● **Given passage**:
The SEC argues that Defendants' investors are inexperienced and unknowledgeable because, among other reasons, they are members of the general public who were solicited by Defendants. There is no dispute that Defendants have a sales force, comprised of registered securities brokers and financial advisers, that pitch the general partnerships to investors. A former securities broker and financial advisor has testified that Western's securities and real estate arms operated as one, and that as a broker-advisor he was encouraged (and trained) to sell the general partnership investments to clients. (Torres Decl. ¶¶ 3, 5.) Schooler conceded in his deposition that Western gets its clients through its sales force, which in turn relies on referrals. (Kalin Decl., Ex. 1, Schooler Dep. at 159:9–12.) He admitted that Western had, in the past, purchased lead lists and made cold calls. ( Id. at 159:13–160:14.) Today, he explained, the sales force uses a promotional brochure and a sales script that Defendants developed. ( Id. at 160:12–161:20.)

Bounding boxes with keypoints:
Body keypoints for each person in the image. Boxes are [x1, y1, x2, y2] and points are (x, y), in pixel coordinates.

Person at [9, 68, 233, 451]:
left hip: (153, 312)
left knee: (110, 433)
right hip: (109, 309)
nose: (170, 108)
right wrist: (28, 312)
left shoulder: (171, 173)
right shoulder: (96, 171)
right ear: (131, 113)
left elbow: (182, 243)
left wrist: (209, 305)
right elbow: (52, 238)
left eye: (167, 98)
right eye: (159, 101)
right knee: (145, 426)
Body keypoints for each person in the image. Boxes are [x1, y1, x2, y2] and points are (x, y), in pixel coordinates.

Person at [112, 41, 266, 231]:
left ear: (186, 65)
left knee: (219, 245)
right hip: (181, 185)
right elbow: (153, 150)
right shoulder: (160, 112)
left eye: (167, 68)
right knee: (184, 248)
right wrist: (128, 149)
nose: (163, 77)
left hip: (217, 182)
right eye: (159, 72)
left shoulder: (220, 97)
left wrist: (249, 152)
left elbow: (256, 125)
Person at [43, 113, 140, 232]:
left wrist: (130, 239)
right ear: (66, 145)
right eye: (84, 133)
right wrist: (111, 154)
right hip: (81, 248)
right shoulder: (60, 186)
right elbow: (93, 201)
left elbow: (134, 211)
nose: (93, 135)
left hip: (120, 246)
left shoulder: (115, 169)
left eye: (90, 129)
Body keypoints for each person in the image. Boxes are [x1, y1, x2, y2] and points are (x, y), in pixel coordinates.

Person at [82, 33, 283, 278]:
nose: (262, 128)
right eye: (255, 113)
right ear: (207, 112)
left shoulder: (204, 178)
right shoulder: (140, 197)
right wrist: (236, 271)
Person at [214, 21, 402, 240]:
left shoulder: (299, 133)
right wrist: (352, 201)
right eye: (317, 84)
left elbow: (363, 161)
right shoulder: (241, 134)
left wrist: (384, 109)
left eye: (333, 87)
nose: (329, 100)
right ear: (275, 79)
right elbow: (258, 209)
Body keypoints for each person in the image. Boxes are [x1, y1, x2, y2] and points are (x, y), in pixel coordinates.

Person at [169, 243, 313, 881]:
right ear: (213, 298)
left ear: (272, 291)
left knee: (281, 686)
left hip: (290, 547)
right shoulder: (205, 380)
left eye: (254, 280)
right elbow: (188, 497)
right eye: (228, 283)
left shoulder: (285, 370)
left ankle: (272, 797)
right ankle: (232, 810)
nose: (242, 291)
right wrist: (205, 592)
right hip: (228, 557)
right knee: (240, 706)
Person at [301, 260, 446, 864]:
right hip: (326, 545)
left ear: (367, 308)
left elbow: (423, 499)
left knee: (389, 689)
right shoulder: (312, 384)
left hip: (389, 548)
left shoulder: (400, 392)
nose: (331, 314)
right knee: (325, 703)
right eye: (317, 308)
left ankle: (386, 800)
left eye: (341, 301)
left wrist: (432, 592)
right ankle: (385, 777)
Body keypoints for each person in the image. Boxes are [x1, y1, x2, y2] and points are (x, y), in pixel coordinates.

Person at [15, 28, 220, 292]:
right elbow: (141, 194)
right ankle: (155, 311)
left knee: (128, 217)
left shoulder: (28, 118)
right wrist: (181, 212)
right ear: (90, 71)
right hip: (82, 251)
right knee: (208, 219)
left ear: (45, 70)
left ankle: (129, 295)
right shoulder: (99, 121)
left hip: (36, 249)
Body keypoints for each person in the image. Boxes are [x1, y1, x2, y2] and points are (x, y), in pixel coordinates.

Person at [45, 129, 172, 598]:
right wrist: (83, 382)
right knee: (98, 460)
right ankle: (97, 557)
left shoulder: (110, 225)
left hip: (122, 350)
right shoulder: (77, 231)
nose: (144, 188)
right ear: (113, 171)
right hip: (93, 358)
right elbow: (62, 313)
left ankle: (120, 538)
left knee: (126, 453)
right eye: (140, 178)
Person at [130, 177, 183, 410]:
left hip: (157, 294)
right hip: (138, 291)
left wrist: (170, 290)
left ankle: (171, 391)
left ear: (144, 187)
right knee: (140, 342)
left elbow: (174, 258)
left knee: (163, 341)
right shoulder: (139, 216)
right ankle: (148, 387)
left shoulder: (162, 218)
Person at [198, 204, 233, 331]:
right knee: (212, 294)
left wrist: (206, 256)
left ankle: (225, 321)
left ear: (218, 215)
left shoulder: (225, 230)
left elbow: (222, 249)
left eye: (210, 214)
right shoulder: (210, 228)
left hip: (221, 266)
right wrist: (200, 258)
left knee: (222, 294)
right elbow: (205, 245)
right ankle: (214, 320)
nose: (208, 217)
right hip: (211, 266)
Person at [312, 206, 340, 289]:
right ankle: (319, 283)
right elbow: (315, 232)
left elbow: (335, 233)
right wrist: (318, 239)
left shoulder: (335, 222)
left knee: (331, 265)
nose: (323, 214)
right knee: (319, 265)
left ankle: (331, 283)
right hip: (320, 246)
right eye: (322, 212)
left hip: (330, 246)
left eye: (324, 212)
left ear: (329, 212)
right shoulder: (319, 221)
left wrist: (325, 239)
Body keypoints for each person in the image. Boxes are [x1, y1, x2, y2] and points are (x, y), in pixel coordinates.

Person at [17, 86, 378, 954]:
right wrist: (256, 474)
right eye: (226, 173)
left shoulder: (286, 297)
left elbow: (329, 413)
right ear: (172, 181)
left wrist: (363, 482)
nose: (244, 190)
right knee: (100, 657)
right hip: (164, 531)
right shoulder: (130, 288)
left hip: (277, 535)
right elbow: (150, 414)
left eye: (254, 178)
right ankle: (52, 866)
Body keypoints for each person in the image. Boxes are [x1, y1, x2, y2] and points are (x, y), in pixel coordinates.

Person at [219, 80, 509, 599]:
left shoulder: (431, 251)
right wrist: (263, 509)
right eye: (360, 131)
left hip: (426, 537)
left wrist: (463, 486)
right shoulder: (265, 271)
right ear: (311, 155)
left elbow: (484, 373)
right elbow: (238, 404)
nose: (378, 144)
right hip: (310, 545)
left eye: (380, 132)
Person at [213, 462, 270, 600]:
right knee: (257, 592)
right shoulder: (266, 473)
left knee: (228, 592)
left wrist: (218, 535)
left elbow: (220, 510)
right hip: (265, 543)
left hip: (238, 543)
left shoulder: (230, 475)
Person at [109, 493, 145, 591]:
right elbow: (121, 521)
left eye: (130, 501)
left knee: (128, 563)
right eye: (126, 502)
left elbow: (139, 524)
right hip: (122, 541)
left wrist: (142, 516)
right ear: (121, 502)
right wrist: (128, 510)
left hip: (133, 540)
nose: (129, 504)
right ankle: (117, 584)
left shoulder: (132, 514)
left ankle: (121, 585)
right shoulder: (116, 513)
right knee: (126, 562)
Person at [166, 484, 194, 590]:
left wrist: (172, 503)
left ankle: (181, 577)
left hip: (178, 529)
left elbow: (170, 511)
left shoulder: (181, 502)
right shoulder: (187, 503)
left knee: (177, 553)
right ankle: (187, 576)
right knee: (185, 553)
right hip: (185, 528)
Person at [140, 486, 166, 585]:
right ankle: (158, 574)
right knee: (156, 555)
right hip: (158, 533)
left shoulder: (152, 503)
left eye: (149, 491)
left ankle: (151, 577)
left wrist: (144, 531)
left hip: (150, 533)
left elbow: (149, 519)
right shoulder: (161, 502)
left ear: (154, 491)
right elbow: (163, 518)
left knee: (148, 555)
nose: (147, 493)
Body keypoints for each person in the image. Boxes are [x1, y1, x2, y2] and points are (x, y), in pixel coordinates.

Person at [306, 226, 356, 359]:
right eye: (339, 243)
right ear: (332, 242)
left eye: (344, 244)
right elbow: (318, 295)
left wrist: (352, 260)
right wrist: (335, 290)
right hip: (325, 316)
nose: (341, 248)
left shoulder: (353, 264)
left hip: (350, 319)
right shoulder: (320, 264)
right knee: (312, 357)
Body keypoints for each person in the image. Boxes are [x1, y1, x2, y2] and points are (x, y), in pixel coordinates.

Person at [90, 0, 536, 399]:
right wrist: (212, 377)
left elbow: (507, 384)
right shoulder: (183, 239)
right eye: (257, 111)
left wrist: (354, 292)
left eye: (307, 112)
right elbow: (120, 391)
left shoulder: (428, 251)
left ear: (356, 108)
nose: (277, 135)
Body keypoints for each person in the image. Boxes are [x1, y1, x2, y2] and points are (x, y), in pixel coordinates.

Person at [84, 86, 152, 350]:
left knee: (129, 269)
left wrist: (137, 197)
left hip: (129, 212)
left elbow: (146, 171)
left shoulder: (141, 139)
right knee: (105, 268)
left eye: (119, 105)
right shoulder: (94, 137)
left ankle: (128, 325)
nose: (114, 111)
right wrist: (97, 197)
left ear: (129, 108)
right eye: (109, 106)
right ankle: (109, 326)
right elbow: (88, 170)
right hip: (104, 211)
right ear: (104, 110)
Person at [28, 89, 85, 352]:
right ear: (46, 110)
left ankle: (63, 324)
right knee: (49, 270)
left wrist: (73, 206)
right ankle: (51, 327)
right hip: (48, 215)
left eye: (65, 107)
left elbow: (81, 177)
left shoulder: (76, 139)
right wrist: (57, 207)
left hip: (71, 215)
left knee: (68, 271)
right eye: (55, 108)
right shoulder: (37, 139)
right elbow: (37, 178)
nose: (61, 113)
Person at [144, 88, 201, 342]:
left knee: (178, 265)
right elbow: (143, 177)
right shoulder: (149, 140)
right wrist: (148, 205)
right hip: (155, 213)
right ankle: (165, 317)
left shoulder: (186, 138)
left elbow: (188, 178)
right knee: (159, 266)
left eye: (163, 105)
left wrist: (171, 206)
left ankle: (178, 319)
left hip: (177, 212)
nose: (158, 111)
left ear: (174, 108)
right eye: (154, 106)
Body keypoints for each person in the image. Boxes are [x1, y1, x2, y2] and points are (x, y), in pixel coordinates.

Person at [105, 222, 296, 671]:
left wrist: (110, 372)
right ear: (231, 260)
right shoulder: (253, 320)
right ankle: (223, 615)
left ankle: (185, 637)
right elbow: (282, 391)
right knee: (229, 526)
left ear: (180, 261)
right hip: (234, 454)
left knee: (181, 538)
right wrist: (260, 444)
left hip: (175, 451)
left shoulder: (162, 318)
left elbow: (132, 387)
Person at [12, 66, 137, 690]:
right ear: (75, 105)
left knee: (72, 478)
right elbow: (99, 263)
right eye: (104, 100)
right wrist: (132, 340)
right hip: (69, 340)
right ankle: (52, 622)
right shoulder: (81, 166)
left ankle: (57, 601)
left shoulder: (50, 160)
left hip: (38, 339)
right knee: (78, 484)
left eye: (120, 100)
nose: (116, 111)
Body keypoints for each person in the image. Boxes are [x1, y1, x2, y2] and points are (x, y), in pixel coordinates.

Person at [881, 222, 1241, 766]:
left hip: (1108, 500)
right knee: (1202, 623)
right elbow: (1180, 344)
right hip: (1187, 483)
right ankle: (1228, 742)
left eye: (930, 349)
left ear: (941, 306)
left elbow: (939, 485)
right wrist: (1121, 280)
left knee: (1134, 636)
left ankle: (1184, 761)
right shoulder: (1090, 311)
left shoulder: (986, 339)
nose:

● **Task objective**: List each citation that appears in parentheses in the passage about Defendants' sales force.

● **Solution to this exercise**:
Torres Decl. ¶¶ 3, 5.
Kalin Decl., Ex. 1, Schooler Dep. at 159:9–12.
Id. at 159:13–160:14.
Id. at 160:12–161:20.